Many business owners and employees can attest that trade secret litigation in California is not uncommon. There have been many cases where companies have sued former employees for starting their own businesses after stealing trade secrets.
Whether you are an employee being sued by a former employer or an employer protecting yourself from unlawful trade secret theft, it is important to understand the laws that govern this essential commercial regulation.
What exactly is a trade secret?
In California, a trade secret refers to “procedures, skills and other key information that gives a business a competitive advantage; derives independent economic merit from not being generally known by others and is not reasonably and independently ascertainable on one’s own.” Trade secret rights are not subject to filing requirements or legal fees.

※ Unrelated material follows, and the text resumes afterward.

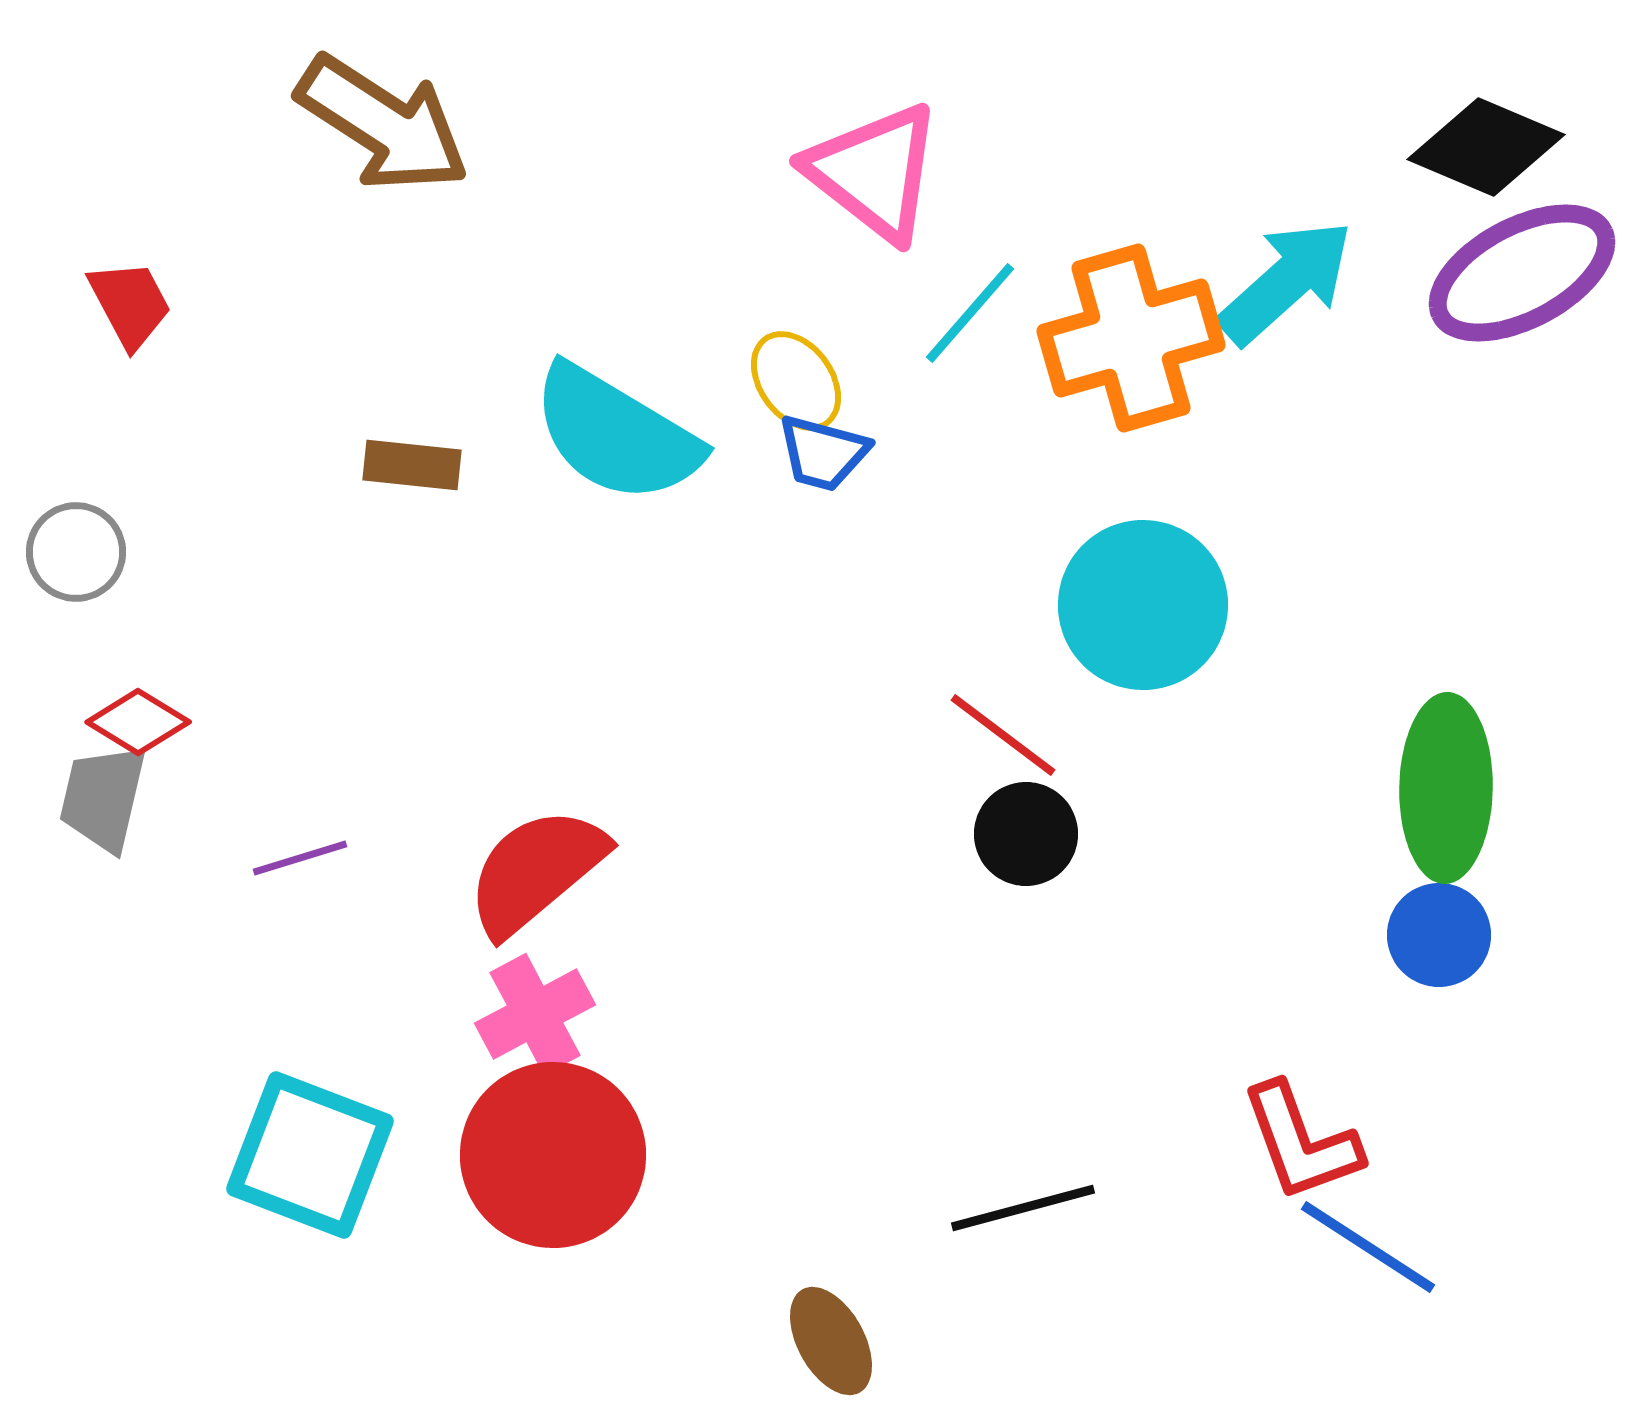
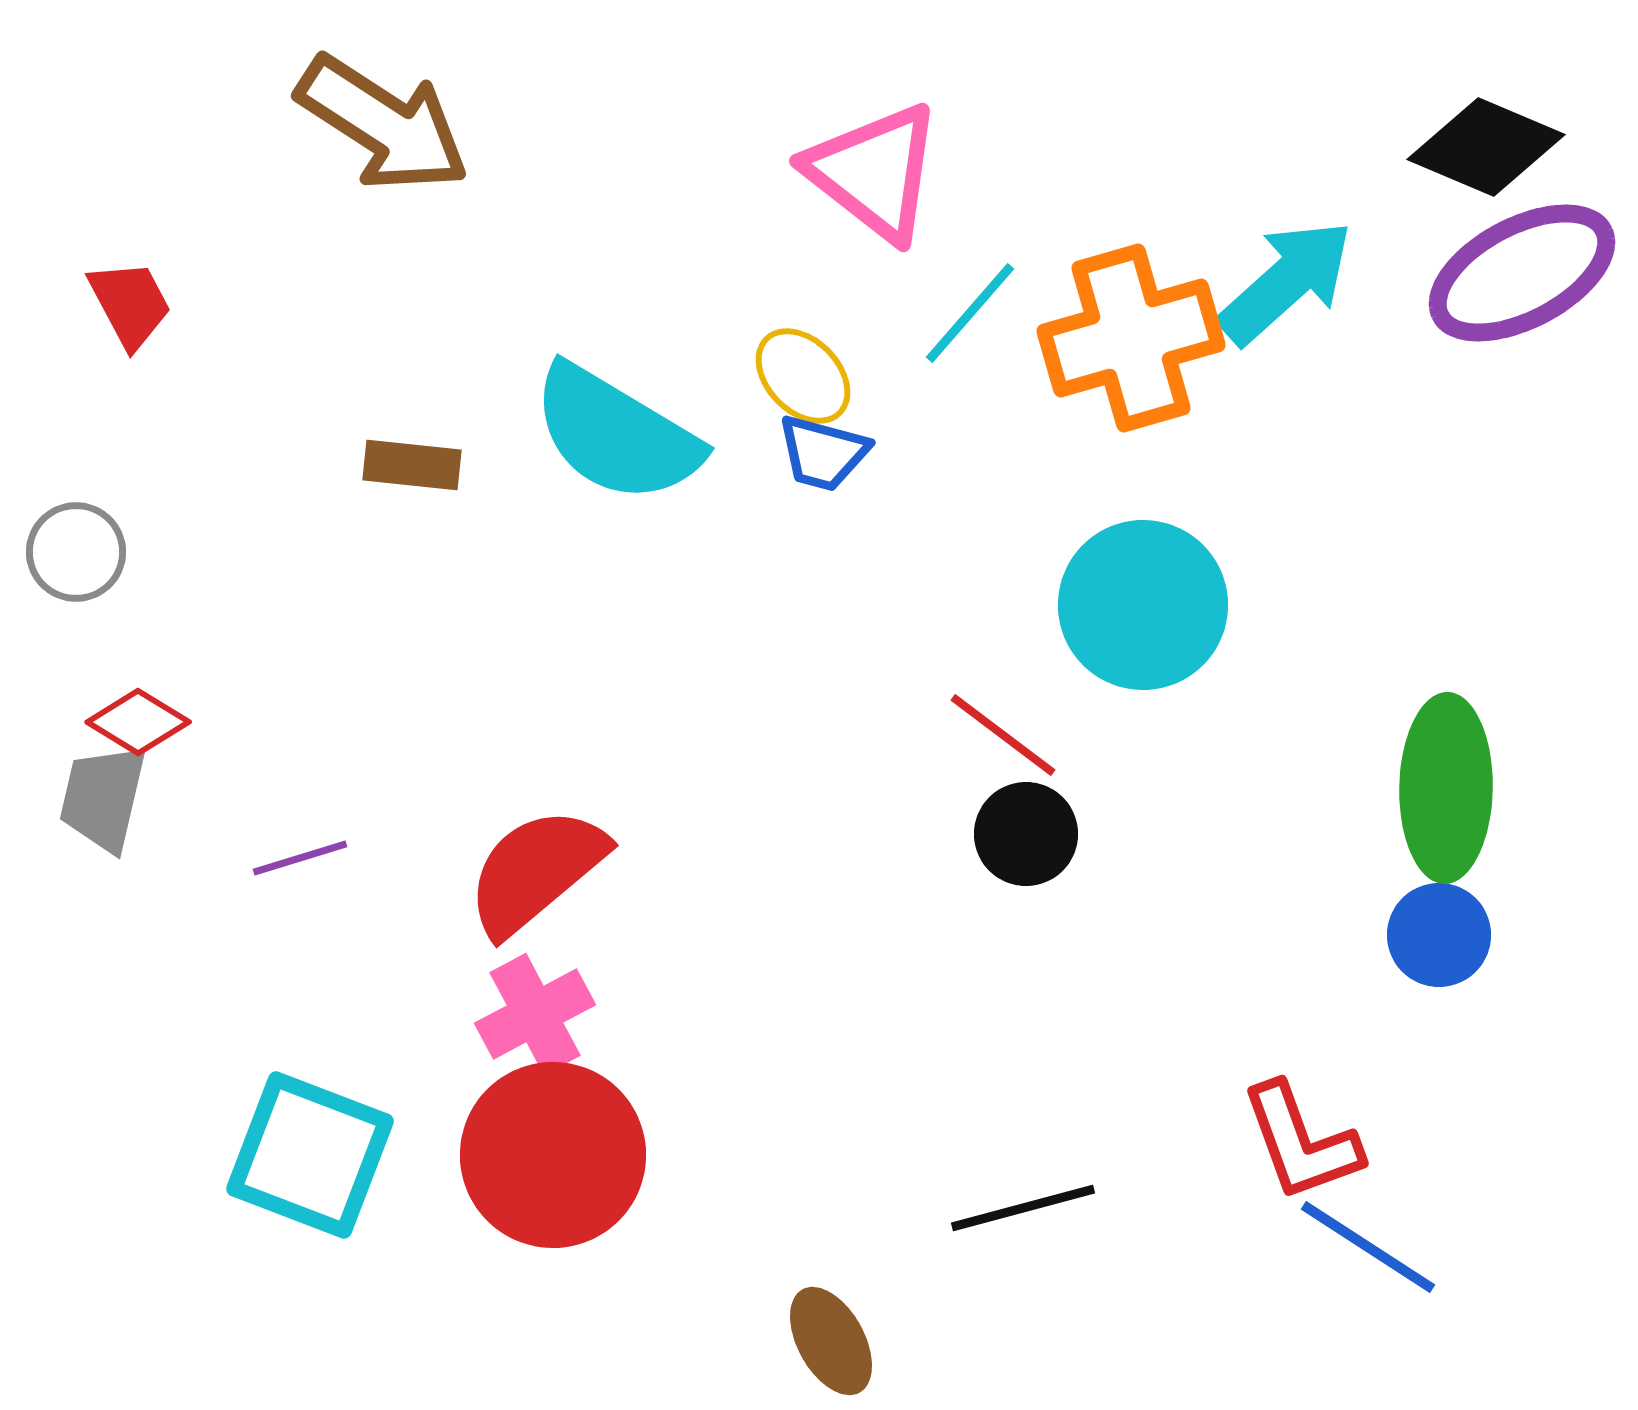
yellow ellipse: moved 7 px right, 5 px up; rotated 8 degrees counterclockwise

The Uniform Trade Secrets Act refers to the theft of trade secrets as misappropriation. This act means that if you knowingly acquire trade secrets through improper means such as bribery, theft, misrepresentation, or breach of duty to maintain secrecy, you have committed misappropriation. Here are some of the protected trade secrets today:
- Manufacturing processes
- Research and development
- Secret ingredients or recipes
- Clients lists
- Future marketing plans
However, it is not illegal to discover a trade secret through independent means. For instance, you can legally uncover a trade secret for making a specific product through reverse engineering.
Remedies for misappropriation of trade secrets
Anyone found liable for misappropriation of trades secrets may face, among other things, having to pay damages, giving up any profits earned while using the trade secrets, an injunction, and payment of attorneys’ fees and costs.